■ The data
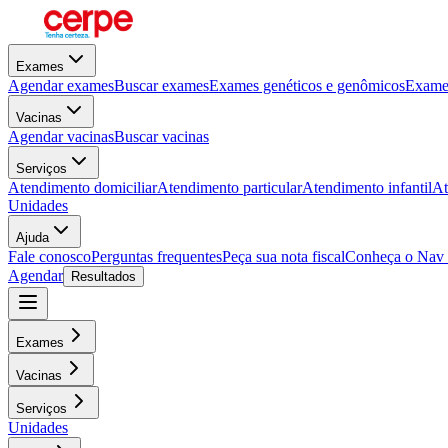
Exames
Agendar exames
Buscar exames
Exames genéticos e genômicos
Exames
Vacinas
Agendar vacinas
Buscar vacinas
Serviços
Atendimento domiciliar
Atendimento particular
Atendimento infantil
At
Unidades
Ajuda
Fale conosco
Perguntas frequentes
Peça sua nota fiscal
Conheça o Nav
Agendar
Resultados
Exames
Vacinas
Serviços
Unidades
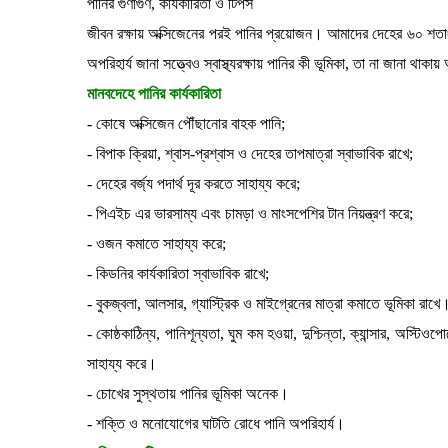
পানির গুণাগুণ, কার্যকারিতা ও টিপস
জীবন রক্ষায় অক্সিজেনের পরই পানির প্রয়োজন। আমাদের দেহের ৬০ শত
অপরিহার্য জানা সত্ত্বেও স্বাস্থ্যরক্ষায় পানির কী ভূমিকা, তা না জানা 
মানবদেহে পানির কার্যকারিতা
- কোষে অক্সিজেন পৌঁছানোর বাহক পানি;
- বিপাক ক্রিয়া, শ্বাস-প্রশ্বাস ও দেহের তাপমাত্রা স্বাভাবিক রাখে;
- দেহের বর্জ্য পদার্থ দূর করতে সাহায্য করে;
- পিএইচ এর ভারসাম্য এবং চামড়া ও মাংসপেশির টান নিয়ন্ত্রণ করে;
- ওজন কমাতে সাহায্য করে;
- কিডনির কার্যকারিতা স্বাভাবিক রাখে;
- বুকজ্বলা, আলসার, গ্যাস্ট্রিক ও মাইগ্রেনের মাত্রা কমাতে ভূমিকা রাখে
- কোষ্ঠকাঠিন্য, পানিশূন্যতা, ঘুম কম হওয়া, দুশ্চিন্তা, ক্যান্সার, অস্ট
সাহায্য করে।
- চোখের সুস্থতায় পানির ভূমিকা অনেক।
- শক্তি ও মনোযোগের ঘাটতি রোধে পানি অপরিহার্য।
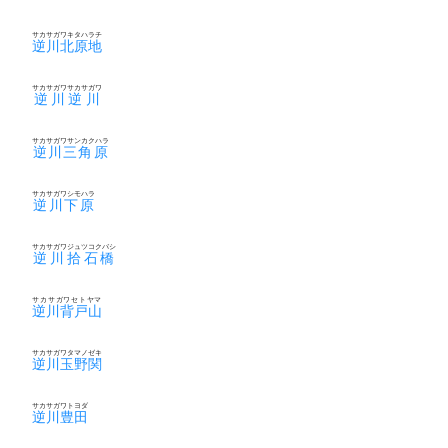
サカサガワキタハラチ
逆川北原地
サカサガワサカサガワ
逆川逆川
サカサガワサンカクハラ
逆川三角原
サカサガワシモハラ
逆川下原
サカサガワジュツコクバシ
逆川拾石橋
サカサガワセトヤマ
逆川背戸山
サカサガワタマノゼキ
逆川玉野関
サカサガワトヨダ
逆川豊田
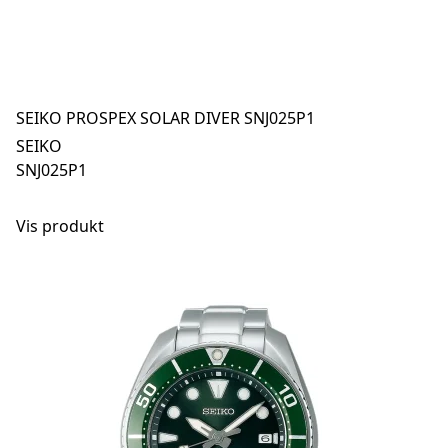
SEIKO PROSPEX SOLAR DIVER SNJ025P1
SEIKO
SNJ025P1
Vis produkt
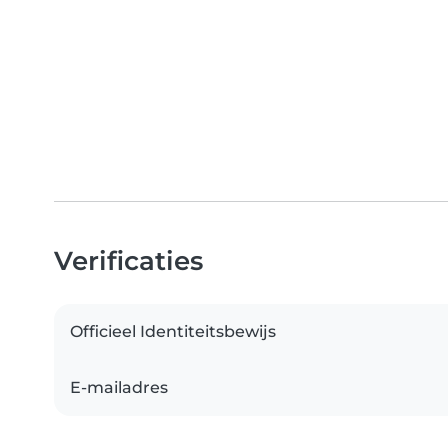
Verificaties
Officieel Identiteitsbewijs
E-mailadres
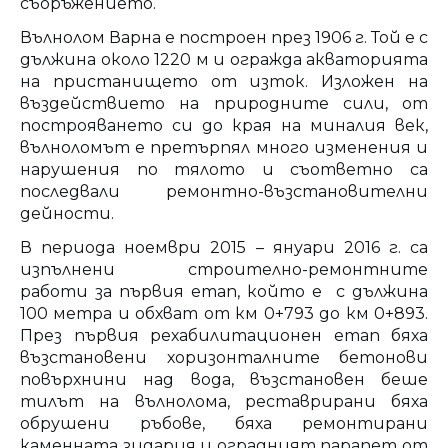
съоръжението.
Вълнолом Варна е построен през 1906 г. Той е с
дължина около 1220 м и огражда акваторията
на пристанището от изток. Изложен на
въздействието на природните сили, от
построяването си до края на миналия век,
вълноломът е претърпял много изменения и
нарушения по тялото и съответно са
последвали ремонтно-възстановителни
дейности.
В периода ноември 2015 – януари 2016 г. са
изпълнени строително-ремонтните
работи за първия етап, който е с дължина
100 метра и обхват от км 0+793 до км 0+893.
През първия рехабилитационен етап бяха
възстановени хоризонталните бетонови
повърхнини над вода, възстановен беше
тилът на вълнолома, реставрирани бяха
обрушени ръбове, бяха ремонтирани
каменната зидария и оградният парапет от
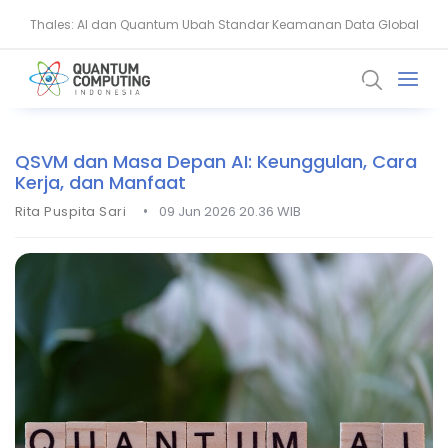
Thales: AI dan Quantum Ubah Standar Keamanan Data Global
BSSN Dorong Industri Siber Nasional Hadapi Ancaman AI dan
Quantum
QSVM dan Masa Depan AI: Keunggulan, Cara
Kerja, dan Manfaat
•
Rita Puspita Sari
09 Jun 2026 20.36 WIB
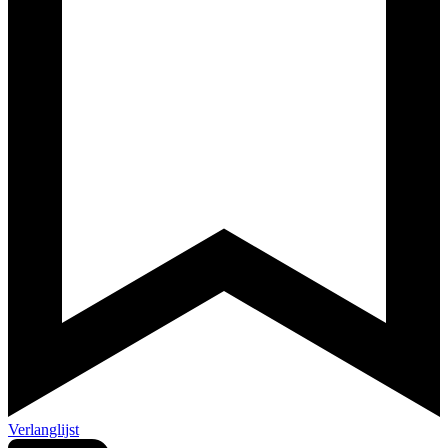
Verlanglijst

---

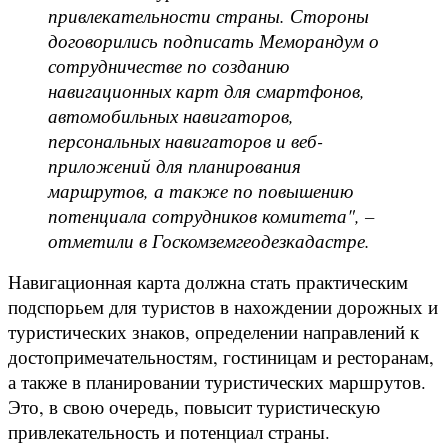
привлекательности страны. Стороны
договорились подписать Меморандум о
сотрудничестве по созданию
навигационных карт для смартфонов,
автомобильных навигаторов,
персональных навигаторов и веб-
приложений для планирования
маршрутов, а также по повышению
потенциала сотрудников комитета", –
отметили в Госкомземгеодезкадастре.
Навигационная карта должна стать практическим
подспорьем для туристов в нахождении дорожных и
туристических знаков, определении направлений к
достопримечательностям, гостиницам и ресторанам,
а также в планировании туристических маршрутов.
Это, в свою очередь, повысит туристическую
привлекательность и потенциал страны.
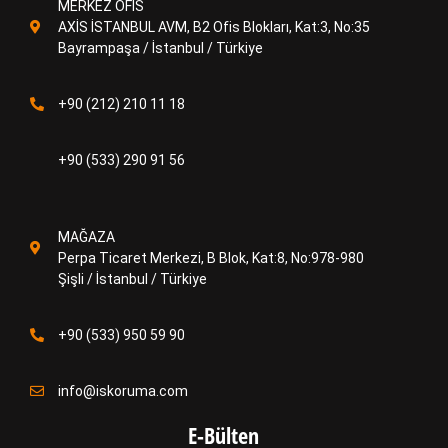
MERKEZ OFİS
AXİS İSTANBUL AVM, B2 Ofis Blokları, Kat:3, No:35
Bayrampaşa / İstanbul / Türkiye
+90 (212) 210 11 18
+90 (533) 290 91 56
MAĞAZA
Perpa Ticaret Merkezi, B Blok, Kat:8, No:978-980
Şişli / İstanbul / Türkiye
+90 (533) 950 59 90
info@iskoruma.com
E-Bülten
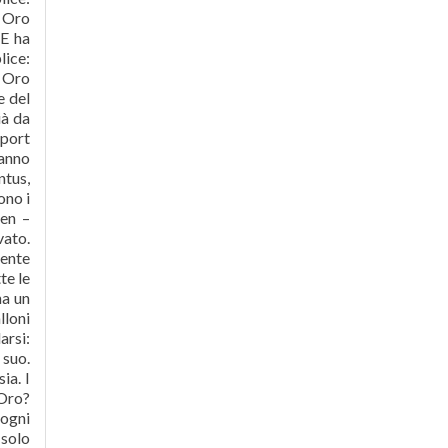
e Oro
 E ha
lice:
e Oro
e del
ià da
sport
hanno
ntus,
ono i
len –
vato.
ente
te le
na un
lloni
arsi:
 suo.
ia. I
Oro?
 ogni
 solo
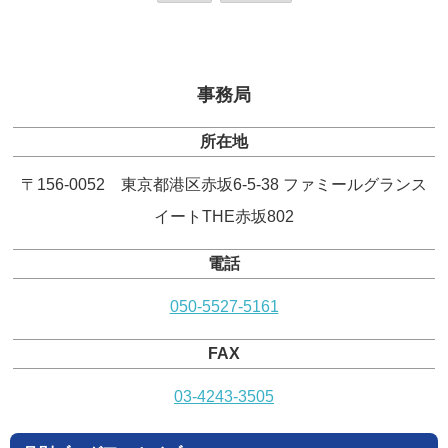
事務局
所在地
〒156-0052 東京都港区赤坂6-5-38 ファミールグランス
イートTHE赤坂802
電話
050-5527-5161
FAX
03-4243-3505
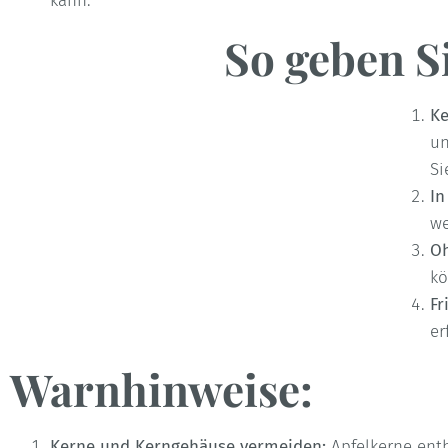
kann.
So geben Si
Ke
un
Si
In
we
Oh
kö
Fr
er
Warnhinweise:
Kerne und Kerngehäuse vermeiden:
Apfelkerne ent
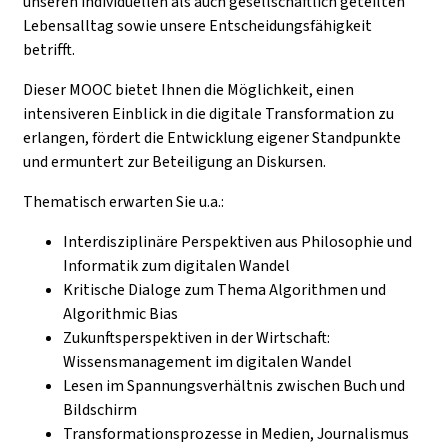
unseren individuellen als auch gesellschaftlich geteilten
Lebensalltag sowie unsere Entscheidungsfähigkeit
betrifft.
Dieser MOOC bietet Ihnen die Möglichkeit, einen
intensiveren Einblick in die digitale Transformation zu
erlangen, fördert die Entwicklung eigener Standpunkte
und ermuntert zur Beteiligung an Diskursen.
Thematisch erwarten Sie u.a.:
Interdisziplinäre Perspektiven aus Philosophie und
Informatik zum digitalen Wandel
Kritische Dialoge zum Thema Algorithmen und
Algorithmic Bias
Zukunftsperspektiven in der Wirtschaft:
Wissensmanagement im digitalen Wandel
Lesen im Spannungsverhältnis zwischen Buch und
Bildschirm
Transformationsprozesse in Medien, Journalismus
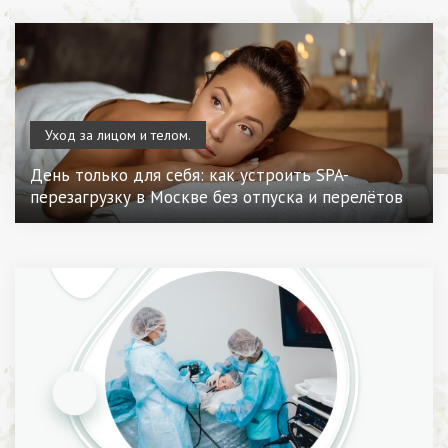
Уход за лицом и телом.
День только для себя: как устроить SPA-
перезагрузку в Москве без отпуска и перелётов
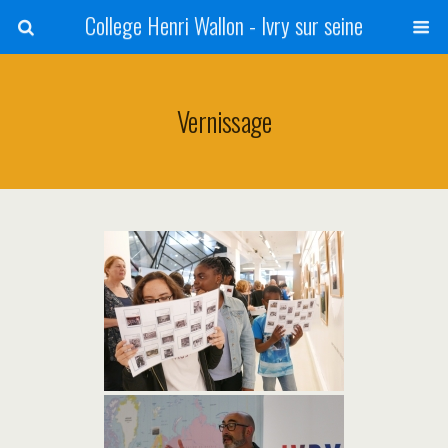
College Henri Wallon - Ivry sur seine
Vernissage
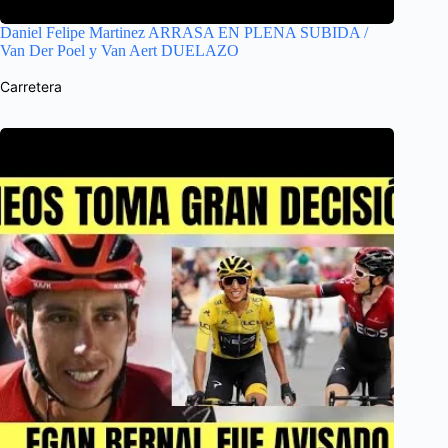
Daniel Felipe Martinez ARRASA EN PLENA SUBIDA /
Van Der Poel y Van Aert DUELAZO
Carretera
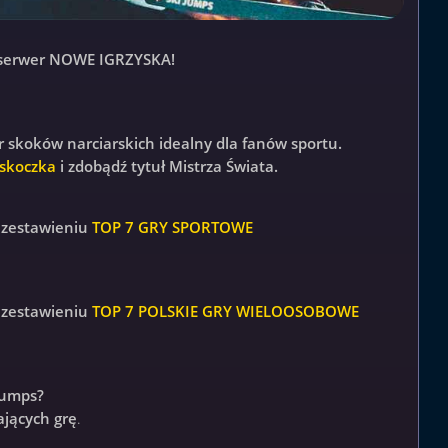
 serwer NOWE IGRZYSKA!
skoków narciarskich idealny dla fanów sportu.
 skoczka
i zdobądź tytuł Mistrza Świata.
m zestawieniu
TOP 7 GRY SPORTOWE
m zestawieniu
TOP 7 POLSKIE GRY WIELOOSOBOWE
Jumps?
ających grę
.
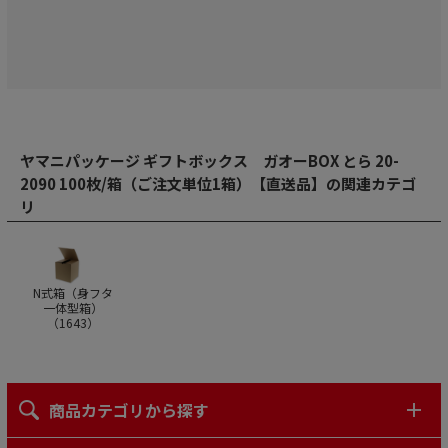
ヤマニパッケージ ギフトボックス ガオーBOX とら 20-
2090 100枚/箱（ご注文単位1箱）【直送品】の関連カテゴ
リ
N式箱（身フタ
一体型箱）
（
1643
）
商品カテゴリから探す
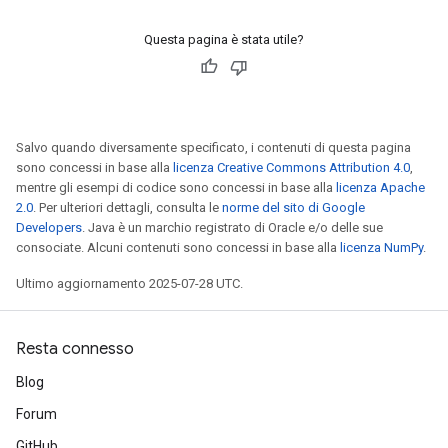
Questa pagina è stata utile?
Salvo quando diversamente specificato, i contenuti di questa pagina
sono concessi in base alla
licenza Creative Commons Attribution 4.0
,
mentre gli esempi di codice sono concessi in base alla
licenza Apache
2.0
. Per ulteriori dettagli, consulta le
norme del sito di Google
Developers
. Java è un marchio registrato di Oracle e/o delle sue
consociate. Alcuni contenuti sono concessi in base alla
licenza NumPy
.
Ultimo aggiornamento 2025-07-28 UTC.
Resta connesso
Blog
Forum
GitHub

■ What the task requires
Which rows above contain the string "contenuti"? Copy each of them in full.

■ Finished exercise
Salvo quando diversamente specificato, i contenuti di questa pagina
consociate. Alcuni contenuti sono concessi in base alla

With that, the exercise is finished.